Segundo a estatal, as principais causas do prejuízo foram o custo da energia comprada para revenda (R$ 9,9 bilhões), a provisão para contingências judiciais (R$ 3,2 bilhões) e a baixa de crédito fiscal (R$ 1,7 bilhão).

Em relação ao quarto trimestre do ano passado, a empresa também reduziu o prejuízo em comparação com o mesmo período de 2013. As perdas somaram R$ 1,174 bilhão de outubro a dezembro de 2014, ante R$ 5,4 bilhões nos mesmos meses do ano anterior.

Crise no setor elétrico

Os problemas no setor elétrico de janeiro, somados a execução dos investimentos previstos para este ano, tornam difícil esperar por boas novas.

No fim do ano passado, em relatório produzido pelo Operador Nacional do Sistema Elétrico (ONS), órgão responsável pela gestão do suprimento nacional de energia, já havia alerta quanto ao risco de apagões.

O estudo, chamado “Plano de Ampliações e Reforços da Rede Básica (PAR)”, constatou que dentre as 310 obras antiapagão que precisam ser construídas entre 2015 e 2017, 104 já haviam sido propostas em ciclos anteriores.

Sendo assim, 34% das obras necessárias já estavam solicitadas em anos anteriores e já deviam estar em operação para evitar riscos de pane e apagões, mas não foram licitadas pelo governo. Por conta disso, as previsões estão novamente presentes nas cobranças do ONS.

O prognóstico, pelo jeito, não estava errado. No dia 19 de janeiro, a ONS determinou redução na transmissão de eletricidade em estados do Sul, Sudeste e Centro-Oeste. O apagão durou até as 15h45, quando a normalização da distribuição foi autorizada.

À época, o órgão informou que há folga de geração de energia no Sistema Interligado Nacional, mas restrições na transferência das regiões norte e nordeste para o sudeste, aliadas à elevação da demanda no horário de pico, provocaram a redução da frequência elétrica.

Para além do receio da falta de energia, há também o risco da falta de orçamento doméstico para cobrir as contas de luz, que desde o início de março foram elevadas em 23,4% (considerada a média nacional). Tal acréscimo é consequência do fim de um pacote governamental que custeava encargos de energia elétrica e permitia a redução da tarifa energética.

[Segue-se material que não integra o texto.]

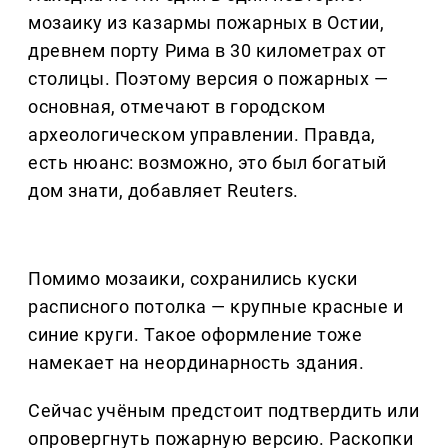
мозаику из казармы пожарных в Остии,
древнем порту Рима в 30 километрах от
столицы. Поэтому версия о пожарных —
основная, отмечают в городском
археологическом управлении. Правда,
есть нюанс: возможно, это был богатый
дом знати, добавляет Reuters.
Помимо мозаики, сохранились куски
расписного потолка — крупные красные и
синие круги. Такое оформление тоже
намекает на неординарность здания.
Сейчас учёным предстоит подтвердить или
опровергнуть пожарную версию. Раскопки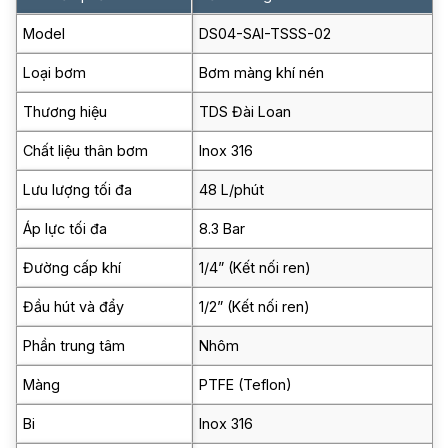
Model
DS04-SAI-TSSS-02
Loại bơm
Bơm màng khí nén
Thương hiệu
TDS Đài Loan
Chất liệu thân bơm
Inox 316
Lưu lượng tối đa
48 L/phút
Áp lực tối đa
8.3 Bar
Đường cấp khí
1/4” (Kết nối ren)
Đầu hút và đẩy
1/2” (Kết nối ren)
Phần trung tâm
Nhôm
Màng
PTFE (Teflon)
Bi
Inox 316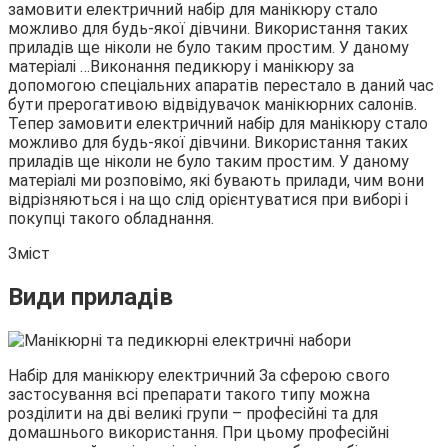
замовити електричний набір для манікюру стало
можливо для будь-якої дівчини. Використання таких
приладів ще ніколи не було таким простим. У даному
матеріалі …
Виконання педикюру і манікюру за
допомогою спеціальних апаратів перестало в даний час
бути прерогативою відвідувачок манікюрних салонів.
Тепер замовити електричний набір для манікюру стало
можливо для будь-якої дівчини. Використання таких
приладів ще ніколи не було таким простим. У даному
матеріалі ми розповімо, які бувають прилади, чим вони
відрізняються і на що слід орієнтуватися при виборі і
покупці такого обладнання.
Зміст
Види приладів
Набір для манікюру електричний За сферою свого
застосування всі препарати такого типу можна
розділити на дві великі групи – професійні та для
домашнього використання. При цьому професійні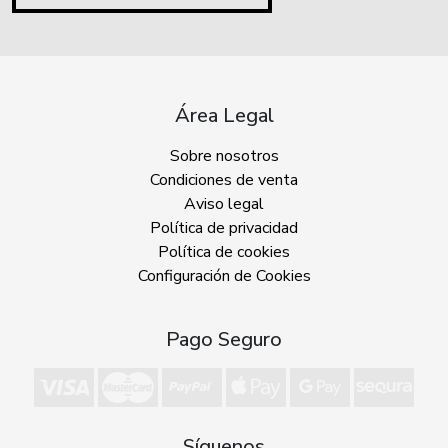
Área Legal
Sobre nosotros
Condiciones de venta
Aviso legal
Política de privacidad
Política de cookies
Configuración de Cookies
Pago Seguro
Síguenos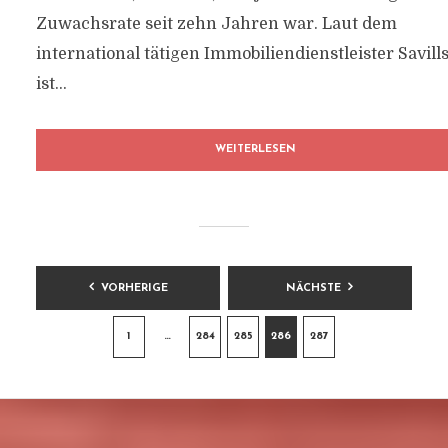
Zuwachsrate seit zehn Jahren war. Laut dem
international tätigen Immobiliendienstleister Savill
ist...
WEITERLESEN
BEITRAGSNAVIGATION
VORHERIGE
NÄCHSTE
1
…
284
285
286
287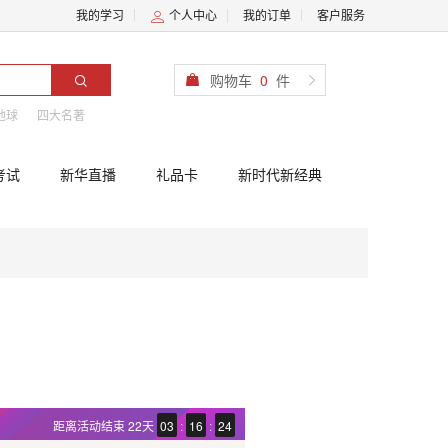
我的学习
个人中心
我的订单
客户服务
购物车
0
件
地球
四大名著
考试
新华直播
礼品卡
新时代新经典
距离活动结束
22天
03
:
16
:
24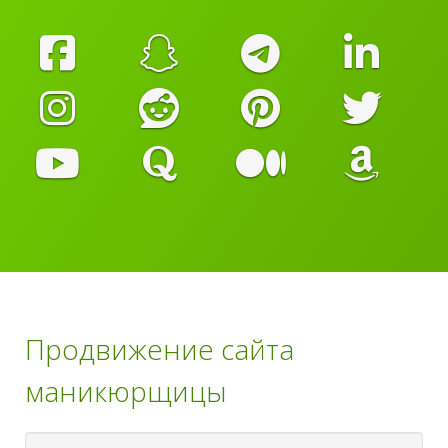
Продвижение сайта
маникюрщицы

O pacote fazia com que o tesouro Nacional, desde 2013, repassasse verbas ao fundo setorial Conta de Desenvolvimento Energético (CDE), o qual bancava os subsídios das tarifas e programas sociais, como Luz para Todos.

No ano passado, por exemplo, o Tesouro aportou R$ 10,5 bilhões ao setor e a CDE totalizou gastos de R$ 12,1 bilhões. Em 2013, o aporte foi de R$ 9 bilhões, e as despesas do fundo chegaram a R$ 19,3 bilhões. Como o Tesouro não irá mais subsidiar o fundo, todos os gastos voltarão a ser repassados à tarifa paga pelo consumidor.